MATERIAL PROVIDED -
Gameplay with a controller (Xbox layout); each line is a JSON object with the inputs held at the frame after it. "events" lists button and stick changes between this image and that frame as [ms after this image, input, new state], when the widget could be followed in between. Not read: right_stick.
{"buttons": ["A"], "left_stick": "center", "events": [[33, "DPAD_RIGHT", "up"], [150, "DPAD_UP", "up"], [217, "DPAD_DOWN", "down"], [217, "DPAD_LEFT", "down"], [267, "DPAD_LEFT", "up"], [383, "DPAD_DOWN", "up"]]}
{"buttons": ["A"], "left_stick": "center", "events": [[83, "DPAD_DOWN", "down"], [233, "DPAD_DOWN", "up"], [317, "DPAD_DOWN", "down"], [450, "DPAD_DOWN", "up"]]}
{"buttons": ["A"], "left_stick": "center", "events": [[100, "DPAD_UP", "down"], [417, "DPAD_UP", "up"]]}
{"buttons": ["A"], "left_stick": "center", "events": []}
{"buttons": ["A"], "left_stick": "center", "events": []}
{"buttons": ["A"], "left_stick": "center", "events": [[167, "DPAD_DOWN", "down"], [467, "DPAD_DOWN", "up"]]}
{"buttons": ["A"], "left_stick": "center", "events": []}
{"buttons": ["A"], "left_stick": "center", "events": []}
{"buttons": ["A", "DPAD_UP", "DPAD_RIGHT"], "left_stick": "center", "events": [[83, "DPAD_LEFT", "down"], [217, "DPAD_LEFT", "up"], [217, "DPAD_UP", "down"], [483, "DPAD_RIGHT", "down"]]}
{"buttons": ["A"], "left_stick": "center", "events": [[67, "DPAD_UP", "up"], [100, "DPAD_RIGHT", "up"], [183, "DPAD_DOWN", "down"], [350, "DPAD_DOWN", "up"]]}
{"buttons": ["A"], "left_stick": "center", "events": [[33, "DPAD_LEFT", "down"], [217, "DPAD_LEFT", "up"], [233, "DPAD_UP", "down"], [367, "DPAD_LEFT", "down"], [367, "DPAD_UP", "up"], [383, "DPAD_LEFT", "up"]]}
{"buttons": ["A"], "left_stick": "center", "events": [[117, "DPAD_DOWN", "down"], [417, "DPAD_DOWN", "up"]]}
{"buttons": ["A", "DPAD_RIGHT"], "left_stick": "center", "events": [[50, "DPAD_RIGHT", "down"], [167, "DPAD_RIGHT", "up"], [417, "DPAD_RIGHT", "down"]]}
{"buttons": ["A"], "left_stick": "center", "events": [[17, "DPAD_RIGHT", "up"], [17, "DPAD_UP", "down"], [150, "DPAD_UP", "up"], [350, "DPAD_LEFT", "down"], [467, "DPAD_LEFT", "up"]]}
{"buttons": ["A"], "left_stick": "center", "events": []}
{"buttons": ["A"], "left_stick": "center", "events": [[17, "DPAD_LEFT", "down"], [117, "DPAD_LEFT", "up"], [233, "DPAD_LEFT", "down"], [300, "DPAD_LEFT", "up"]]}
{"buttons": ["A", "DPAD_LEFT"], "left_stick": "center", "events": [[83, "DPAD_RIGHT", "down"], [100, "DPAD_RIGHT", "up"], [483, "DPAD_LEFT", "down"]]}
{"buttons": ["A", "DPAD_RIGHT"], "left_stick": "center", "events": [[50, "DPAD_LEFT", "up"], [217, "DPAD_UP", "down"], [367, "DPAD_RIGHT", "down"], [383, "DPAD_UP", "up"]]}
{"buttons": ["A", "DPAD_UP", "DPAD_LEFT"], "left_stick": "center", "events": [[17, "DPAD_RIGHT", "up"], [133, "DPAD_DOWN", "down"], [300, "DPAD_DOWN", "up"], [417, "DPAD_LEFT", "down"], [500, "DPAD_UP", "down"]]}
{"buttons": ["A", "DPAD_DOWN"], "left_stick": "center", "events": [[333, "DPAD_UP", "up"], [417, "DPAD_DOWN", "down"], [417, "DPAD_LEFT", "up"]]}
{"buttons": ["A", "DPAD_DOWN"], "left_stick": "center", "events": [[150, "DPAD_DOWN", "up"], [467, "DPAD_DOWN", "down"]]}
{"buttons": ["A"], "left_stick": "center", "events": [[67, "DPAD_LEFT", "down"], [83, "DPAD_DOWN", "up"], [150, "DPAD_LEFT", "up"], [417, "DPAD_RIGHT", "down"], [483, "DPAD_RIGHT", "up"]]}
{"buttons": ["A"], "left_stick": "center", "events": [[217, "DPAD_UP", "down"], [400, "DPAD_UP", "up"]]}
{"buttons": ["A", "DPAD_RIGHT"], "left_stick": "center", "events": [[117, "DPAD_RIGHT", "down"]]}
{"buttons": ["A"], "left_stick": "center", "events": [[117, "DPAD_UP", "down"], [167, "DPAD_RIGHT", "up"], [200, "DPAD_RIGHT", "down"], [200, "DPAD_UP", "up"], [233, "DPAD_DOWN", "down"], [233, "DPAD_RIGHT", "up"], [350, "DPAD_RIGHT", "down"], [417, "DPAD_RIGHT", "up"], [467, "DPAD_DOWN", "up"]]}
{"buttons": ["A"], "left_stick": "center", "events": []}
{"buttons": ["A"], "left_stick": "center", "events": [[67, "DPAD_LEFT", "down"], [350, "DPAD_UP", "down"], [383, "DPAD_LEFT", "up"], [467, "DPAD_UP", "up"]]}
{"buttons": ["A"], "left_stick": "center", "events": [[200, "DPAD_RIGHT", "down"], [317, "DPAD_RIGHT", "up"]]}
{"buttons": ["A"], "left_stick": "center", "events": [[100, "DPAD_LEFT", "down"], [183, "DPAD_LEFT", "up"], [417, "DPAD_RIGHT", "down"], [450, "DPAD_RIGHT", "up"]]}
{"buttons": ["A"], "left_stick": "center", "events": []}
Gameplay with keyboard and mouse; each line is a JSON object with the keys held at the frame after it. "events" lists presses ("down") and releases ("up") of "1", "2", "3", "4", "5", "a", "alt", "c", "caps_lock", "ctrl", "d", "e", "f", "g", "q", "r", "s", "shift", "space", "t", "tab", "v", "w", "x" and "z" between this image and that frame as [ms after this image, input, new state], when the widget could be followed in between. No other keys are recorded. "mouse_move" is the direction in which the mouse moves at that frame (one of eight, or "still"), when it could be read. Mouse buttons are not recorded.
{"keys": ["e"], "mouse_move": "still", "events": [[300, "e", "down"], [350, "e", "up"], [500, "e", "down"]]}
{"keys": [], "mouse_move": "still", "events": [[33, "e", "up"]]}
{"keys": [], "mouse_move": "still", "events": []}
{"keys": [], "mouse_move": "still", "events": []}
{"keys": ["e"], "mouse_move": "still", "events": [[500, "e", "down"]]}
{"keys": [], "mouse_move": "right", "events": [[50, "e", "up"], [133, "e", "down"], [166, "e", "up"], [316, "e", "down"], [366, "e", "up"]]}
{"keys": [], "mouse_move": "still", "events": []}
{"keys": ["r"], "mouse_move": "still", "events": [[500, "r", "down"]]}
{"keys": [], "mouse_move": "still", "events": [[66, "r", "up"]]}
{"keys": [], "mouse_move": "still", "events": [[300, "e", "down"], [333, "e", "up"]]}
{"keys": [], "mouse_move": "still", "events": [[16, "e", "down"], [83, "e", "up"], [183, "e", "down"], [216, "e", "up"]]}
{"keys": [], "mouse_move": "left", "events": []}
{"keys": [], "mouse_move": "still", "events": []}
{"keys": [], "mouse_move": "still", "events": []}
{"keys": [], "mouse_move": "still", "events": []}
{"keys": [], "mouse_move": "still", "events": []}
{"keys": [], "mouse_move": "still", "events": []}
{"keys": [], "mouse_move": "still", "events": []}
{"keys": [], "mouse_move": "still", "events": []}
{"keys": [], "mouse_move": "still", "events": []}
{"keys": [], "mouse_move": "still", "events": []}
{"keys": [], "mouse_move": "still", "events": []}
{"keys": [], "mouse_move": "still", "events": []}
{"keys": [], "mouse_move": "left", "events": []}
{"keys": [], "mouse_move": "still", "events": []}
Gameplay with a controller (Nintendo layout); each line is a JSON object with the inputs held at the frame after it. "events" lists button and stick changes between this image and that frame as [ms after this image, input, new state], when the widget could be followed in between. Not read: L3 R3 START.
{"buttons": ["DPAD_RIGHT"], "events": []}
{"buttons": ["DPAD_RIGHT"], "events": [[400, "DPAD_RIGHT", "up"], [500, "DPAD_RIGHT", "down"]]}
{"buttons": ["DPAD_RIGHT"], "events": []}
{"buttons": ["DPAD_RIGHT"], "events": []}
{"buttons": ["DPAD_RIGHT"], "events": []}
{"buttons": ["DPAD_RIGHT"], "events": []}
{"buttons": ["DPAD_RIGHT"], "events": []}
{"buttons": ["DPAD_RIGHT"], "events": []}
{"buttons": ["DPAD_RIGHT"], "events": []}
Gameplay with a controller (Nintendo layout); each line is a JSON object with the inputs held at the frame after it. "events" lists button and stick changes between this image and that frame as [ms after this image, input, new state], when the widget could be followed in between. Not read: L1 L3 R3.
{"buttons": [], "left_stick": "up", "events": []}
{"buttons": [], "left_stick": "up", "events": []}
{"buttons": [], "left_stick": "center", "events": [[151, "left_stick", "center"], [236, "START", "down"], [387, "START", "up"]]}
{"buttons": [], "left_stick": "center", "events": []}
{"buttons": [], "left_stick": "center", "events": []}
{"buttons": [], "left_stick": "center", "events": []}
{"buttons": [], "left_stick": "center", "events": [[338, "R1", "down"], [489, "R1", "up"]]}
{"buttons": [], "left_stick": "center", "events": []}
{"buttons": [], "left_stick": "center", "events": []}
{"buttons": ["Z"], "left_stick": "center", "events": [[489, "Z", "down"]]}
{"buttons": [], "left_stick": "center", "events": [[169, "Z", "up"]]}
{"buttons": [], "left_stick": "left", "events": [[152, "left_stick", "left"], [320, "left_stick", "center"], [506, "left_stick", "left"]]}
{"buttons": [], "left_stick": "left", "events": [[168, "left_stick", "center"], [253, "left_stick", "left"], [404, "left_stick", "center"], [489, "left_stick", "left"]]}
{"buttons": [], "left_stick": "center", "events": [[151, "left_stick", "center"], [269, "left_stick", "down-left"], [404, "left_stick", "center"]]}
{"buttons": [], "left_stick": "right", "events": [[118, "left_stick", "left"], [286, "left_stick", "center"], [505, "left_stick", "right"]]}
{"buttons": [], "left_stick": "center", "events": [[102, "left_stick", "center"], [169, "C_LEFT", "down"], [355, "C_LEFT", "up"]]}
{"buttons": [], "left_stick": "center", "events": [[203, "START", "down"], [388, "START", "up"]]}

WHAT THE TASK REQUIRES -
Lines holding "state" in the data above: copy each of them.

WRITTEN ANSWER -
Gameplay with a controller (Xbox layout); each line is a JSON object with the inputs held at the frame after it. "events" lists button and stick changes between this image and that frame as [ms after this image, input, new state], when the widget could be followed in between. Not read: right_stick.
Gameplay with keyboard and mouse; each line is a JSON object with the keys held at the frame after it. "events" lists presses ("down") and releases ("up") of "1", "2", "3", "4", "5", "a", "alt", "c", "caps_lock", "ctrl", "d", "e", "f", "g", "q", "r", "s", "shift", "space", "t", "tab", "v", "w", "x" and "z" between this image and that frame as [ms after this image, input, new state], when the widget could be followed in between. No other keys are recorded. "mouse_move" is the direction in which the mouse moves at that frame (one of eight, or "still"), when it could be read. Mouse buttons are not recorded.
Gameplay with a controller (Nintendo layout); each line is a JSON object with the inputs held at the frame after it. "events" lists button and stick changes between this image and that frame as [ms after this image, input, new state], when the widget could be followed in between. Not read: L3 R3 START.
Gameplay with a controller (Nintendo layout); each line is a JSON object with the inputs held at the frame after it. "events" lists button and stick changes between this image and that frame as [ms after this image, input, new state], when the widget could be followed in between. Not read: L1 L3 R3.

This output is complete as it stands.